Besides the great advantage in terms of microbiology, the probiotic cleaners have many other advantages, such as:
- Deep cleaning: The probiotics remove dirt and biofilm deep into the surface.
- Odor control: odors are often formed by undesirable micro-organisms, also these are replaced by the probiotics that don’t produce odors.
- Safety: Unlike many of the chemical cleaners and disinfectants, the probiotic products are very safe to use.

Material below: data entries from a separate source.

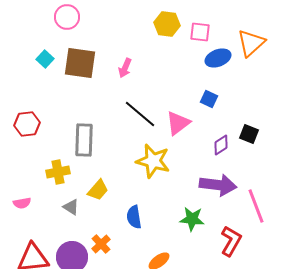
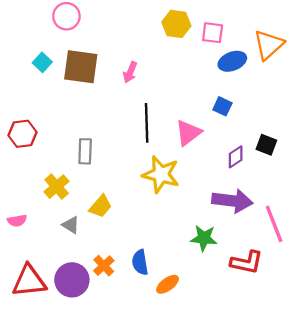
black line: (140, 114) -> (147, 123), turned 48
gray rectangle: (84, 140) -> (85, 151), size x0.7
yellow cross: (58, 172) -> (57, 187), turned -30
blue semicircle: (134, 217) -> (140, 262), moved
red L-shape: (231, 241) -> (247, 262), turned 72

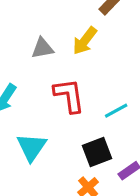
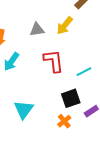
cyan triangle: (32, 147) -> (24, 110), moved

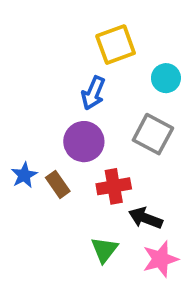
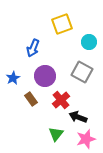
blue arrow: (93, 93) -> (33, 48), moved
blue star: (24, 175) -> (13, 78), moved
red cross: (114, 186) -> (61, 100), turned -30

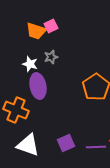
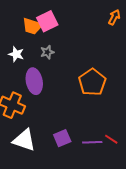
pink square: (51, 26) -> (47, 21), size x1.5
white star: (30, 64) -> (16, 54), moved

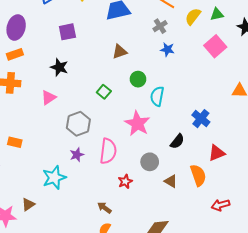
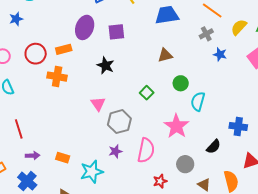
purple ellipse: (16, 27) -> (85, 27), moved
blue star: (167, 49) -> (220, 54), moved
pink triangle: (49, 97) -> (98, 104), moved, turned -35
blue cross: (201, 119) -> (238, 126), turned -36
orange rectangle: (15, 142) -> (63, 158), moved

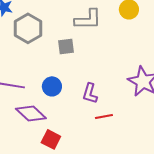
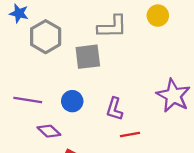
gray square: (66, 46) -> (88, 57), size x1.4
purple diamond: (31, 113) -> (49, 131), size x0.7

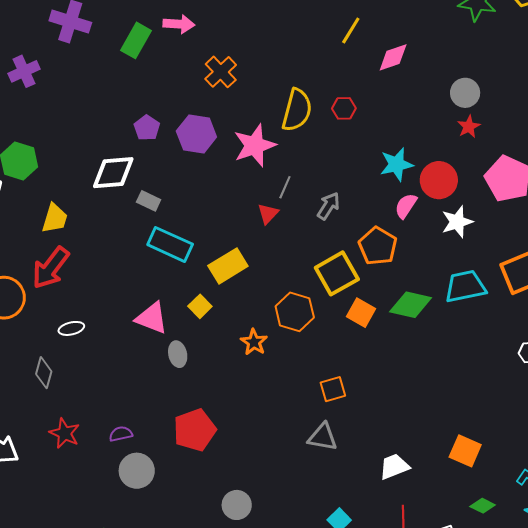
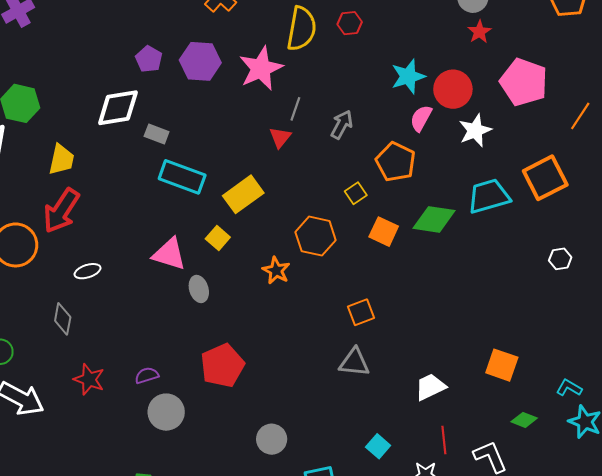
yellow square: (337, 273) -> (356, 193), size x0.5

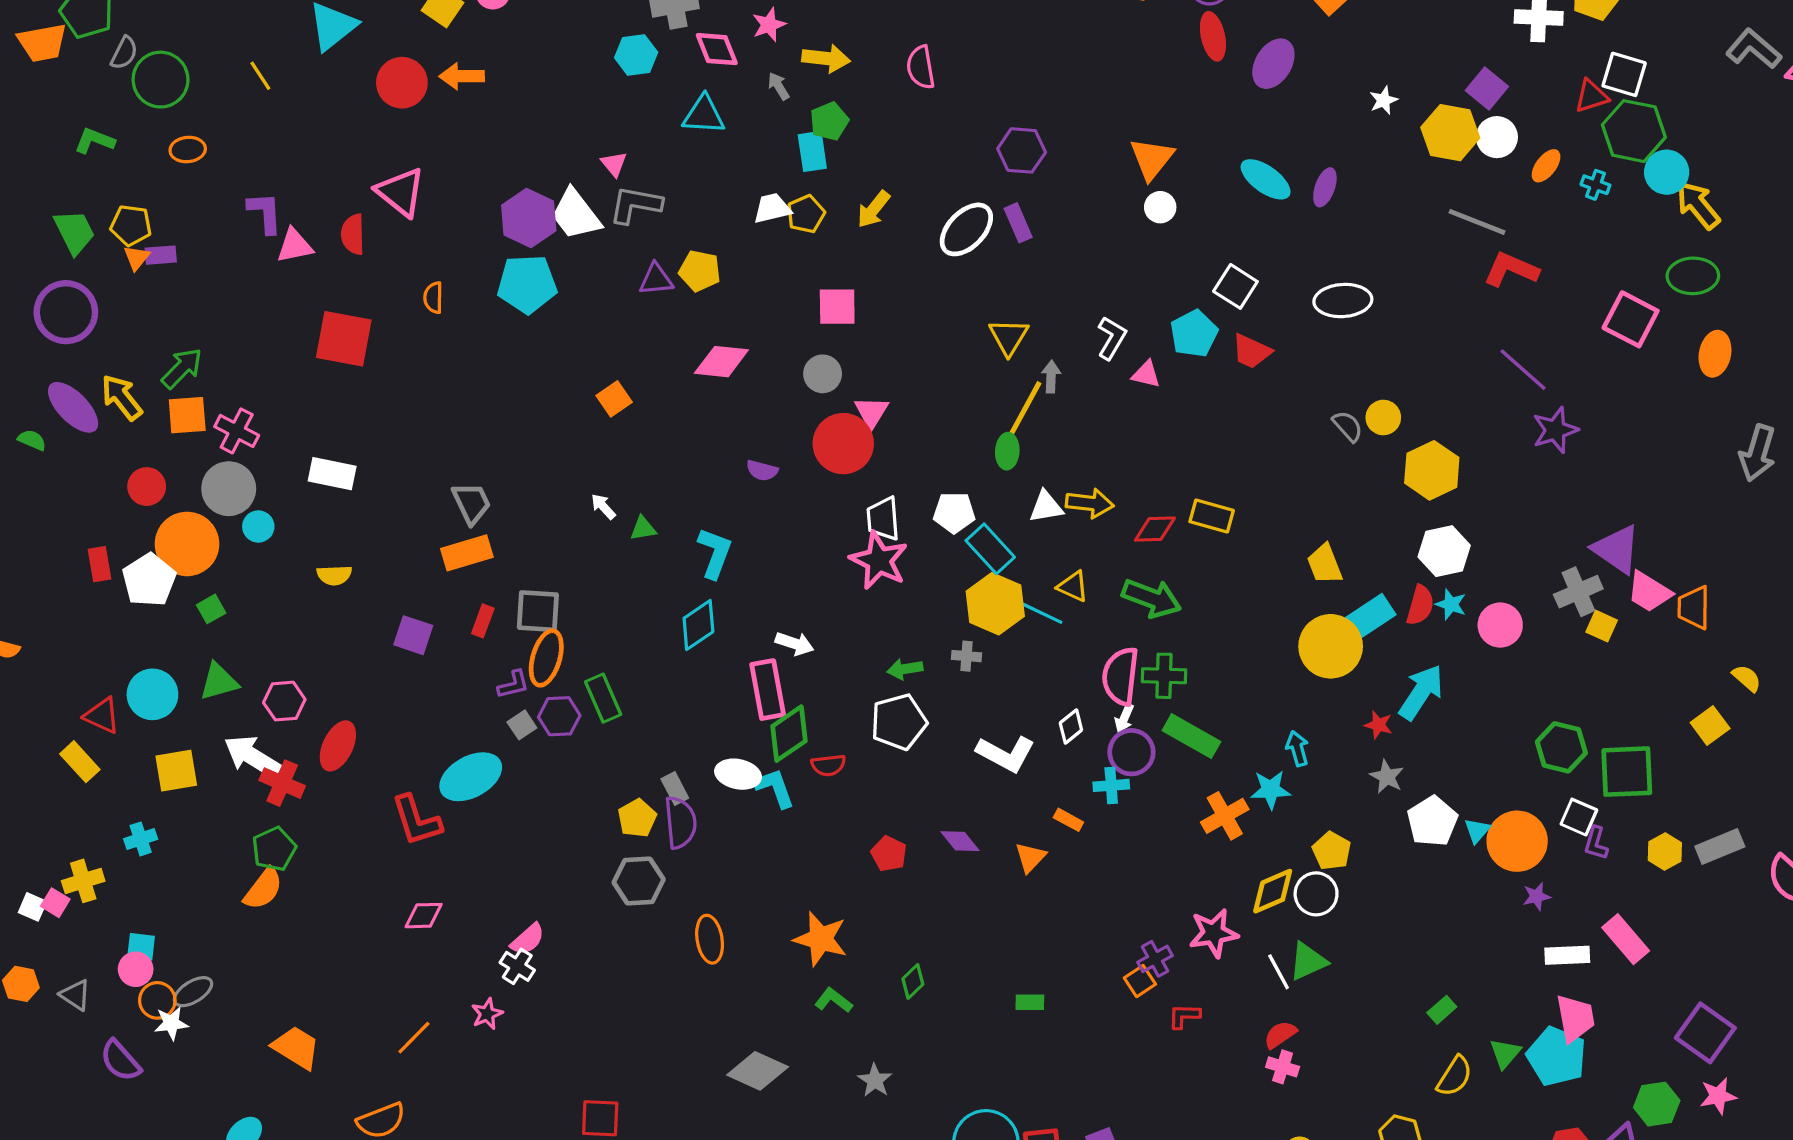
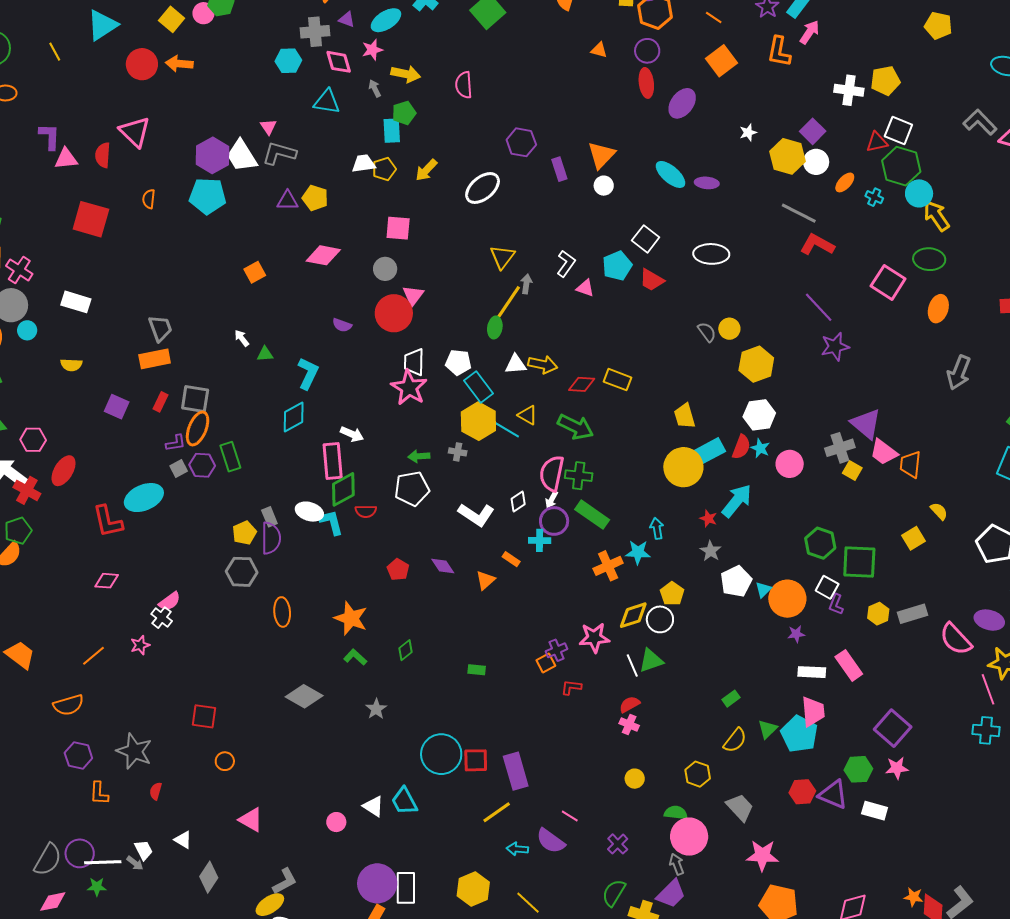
purple ellipse: (1325, 187) -> (707, 183), turned 70
purple rectangle: (1018, 223) -> (559, 169), moved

- Environment: the probiotics are not only 100% natural, but they actively collaborate when it comes to wastewater treatment. They are environment enhancing instead of only environment-friendly.
Resolution
With probiotic cleaning, PureBiotics has introduced a true revolution and found a proven solution to the growing problems with resistant microorganisms. The excellent performance in terms of cleaning, coupled with their safety, durability and environmental friendliness, ensure these products provide sustainable sanitation which we all need.
Over the next years, this technology will be applied in more and more sectors. You can help us build a more sustainable future!